Recorded information: Begin
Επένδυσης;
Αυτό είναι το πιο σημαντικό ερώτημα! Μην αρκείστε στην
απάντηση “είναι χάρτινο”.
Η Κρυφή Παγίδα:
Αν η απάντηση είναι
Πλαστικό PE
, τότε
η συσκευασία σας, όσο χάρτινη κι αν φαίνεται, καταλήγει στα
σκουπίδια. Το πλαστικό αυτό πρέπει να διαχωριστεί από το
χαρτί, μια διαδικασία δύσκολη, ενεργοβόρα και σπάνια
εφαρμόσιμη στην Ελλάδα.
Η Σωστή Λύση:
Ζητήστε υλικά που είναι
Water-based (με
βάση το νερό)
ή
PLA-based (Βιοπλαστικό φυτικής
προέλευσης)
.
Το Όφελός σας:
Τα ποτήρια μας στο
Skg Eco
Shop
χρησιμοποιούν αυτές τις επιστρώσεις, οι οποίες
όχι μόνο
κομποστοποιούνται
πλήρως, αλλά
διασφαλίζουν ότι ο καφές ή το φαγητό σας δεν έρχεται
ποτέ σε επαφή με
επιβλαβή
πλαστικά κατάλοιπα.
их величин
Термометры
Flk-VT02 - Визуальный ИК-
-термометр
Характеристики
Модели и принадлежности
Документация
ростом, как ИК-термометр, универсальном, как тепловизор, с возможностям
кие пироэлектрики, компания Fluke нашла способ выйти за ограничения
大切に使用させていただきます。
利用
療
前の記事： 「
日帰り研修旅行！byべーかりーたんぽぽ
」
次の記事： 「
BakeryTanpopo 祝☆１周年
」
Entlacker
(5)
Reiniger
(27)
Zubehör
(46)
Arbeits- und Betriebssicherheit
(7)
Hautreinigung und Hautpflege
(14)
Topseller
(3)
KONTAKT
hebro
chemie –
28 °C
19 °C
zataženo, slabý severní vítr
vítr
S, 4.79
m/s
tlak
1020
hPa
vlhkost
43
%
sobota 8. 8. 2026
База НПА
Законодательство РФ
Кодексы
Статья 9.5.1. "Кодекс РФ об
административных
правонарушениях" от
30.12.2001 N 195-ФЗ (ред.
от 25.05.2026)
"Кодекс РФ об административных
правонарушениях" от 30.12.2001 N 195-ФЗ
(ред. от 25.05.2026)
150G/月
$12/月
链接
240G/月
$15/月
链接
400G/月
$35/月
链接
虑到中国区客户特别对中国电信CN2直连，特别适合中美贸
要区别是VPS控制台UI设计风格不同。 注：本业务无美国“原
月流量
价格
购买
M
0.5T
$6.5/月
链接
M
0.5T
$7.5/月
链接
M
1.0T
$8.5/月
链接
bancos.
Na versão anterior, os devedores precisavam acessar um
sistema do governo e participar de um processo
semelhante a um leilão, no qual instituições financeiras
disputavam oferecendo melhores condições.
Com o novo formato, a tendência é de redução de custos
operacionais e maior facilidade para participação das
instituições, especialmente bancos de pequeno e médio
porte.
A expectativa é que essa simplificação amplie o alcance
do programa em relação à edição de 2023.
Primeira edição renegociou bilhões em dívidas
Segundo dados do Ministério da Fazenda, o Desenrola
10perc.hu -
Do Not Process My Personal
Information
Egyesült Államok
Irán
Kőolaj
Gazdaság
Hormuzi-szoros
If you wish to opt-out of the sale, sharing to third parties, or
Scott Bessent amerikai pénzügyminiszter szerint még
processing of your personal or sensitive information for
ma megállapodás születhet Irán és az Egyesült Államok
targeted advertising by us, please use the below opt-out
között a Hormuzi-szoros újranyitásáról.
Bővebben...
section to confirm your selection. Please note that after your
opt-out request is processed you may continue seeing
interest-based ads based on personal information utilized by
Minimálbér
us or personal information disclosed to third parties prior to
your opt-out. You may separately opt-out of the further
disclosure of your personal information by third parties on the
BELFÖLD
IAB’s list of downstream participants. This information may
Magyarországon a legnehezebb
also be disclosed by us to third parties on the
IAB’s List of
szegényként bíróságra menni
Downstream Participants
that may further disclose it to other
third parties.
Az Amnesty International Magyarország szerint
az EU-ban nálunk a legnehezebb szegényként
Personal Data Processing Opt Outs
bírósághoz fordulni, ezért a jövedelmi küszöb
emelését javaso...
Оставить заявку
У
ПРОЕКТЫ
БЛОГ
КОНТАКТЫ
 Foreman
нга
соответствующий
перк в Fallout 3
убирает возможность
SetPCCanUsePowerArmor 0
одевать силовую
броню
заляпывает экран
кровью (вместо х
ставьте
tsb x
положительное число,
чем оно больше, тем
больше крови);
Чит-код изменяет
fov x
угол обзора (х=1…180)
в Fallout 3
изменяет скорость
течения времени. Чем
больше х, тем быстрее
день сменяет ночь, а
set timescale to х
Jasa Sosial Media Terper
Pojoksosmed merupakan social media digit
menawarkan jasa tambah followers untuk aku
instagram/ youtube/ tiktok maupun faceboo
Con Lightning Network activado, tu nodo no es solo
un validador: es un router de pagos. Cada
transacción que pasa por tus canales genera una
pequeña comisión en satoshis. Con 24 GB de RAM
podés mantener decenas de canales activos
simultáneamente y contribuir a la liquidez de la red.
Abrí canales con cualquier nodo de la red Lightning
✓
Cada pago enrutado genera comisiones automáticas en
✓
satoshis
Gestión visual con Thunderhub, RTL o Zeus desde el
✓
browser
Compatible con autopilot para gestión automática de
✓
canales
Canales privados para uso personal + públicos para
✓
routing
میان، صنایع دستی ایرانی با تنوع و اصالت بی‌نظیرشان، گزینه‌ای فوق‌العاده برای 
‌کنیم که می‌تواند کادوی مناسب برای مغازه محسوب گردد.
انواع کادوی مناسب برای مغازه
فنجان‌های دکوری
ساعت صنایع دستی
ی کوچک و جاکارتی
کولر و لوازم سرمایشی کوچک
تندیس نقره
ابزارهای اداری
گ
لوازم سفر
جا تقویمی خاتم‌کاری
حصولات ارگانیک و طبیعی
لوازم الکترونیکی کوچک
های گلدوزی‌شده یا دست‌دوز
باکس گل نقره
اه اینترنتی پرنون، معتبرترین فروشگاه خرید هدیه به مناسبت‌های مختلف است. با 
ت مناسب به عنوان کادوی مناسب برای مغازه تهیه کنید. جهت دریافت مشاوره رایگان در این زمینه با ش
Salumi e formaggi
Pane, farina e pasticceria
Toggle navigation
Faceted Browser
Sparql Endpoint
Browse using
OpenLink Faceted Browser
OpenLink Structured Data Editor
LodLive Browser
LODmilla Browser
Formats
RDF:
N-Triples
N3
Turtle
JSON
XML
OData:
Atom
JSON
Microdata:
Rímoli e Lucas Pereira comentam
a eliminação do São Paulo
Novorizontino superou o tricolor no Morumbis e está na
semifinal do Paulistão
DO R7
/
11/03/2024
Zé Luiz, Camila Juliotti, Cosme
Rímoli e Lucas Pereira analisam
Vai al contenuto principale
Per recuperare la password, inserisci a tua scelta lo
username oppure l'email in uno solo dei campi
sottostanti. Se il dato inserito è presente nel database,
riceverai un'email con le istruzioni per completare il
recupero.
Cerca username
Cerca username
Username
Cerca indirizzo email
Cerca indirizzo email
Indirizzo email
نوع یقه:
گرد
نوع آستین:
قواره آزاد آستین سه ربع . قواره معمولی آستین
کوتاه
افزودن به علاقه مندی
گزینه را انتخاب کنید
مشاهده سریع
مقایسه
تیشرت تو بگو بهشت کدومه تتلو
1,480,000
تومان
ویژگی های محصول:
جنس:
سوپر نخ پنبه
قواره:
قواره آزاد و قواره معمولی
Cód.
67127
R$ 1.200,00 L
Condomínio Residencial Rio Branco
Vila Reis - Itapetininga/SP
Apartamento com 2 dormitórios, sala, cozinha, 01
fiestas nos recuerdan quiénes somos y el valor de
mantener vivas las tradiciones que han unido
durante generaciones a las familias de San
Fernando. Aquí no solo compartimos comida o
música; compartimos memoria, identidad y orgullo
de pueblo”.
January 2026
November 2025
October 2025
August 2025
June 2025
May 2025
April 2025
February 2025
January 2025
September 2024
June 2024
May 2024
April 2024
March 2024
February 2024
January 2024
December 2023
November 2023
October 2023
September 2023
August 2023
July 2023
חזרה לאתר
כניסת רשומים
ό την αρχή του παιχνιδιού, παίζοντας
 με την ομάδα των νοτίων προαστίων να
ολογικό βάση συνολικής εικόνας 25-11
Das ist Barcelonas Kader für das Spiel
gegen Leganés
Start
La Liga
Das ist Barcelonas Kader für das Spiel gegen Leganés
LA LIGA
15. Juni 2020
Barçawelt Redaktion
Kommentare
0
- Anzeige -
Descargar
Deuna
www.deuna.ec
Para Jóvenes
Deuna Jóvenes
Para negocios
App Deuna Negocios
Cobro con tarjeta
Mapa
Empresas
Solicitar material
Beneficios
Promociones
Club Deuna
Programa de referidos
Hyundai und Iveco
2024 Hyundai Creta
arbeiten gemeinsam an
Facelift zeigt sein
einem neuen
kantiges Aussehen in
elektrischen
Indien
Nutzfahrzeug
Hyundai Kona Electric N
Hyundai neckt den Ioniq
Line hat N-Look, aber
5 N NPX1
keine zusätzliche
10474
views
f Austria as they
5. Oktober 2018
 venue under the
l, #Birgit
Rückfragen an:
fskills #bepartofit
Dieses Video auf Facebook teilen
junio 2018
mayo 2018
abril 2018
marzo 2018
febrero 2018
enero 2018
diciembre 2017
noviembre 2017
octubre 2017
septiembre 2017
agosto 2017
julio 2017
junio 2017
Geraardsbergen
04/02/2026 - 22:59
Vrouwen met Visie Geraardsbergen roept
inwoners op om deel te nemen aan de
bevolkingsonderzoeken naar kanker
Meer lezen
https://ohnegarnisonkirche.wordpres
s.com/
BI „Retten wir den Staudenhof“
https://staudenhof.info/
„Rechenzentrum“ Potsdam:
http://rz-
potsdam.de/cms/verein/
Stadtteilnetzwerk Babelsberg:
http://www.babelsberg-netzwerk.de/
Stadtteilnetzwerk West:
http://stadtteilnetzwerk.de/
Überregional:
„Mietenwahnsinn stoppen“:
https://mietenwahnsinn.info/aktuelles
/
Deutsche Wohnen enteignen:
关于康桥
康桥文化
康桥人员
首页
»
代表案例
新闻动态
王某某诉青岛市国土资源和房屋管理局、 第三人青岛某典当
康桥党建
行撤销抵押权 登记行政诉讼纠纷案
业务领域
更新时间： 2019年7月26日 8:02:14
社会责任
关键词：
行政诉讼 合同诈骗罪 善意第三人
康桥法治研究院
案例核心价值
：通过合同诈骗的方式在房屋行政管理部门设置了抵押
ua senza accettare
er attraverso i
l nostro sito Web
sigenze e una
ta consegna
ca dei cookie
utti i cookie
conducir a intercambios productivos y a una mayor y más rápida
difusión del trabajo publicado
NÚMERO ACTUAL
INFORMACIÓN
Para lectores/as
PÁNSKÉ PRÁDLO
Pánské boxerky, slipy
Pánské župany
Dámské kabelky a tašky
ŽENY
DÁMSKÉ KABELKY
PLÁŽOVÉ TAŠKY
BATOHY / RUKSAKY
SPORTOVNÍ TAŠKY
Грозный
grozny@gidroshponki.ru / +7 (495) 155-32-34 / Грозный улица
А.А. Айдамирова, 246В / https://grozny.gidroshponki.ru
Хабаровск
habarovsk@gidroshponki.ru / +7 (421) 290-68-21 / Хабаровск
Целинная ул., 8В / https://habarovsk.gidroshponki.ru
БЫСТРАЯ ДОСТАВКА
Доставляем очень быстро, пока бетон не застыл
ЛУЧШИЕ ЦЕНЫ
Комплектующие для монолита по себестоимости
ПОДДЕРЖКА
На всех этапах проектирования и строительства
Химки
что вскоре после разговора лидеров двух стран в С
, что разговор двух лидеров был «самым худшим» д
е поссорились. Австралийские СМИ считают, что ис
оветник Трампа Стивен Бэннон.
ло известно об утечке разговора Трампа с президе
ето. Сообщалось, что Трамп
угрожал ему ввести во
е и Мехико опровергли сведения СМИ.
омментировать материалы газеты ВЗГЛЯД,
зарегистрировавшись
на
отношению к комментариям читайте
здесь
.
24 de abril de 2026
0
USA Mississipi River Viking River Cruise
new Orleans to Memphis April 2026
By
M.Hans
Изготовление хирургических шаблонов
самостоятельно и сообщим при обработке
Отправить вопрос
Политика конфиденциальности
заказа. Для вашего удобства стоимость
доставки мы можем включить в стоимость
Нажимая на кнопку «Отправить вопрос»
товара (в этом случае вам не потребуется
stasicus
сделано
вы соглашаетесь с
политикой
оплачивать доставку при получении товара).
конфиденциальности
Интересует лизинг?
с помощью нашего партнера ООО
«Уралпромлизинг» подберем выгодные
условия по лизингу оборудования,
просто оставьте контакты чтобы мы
Recorded information: End
The answer should be a single number: the count of lines in the records that hold the string "είναι".

4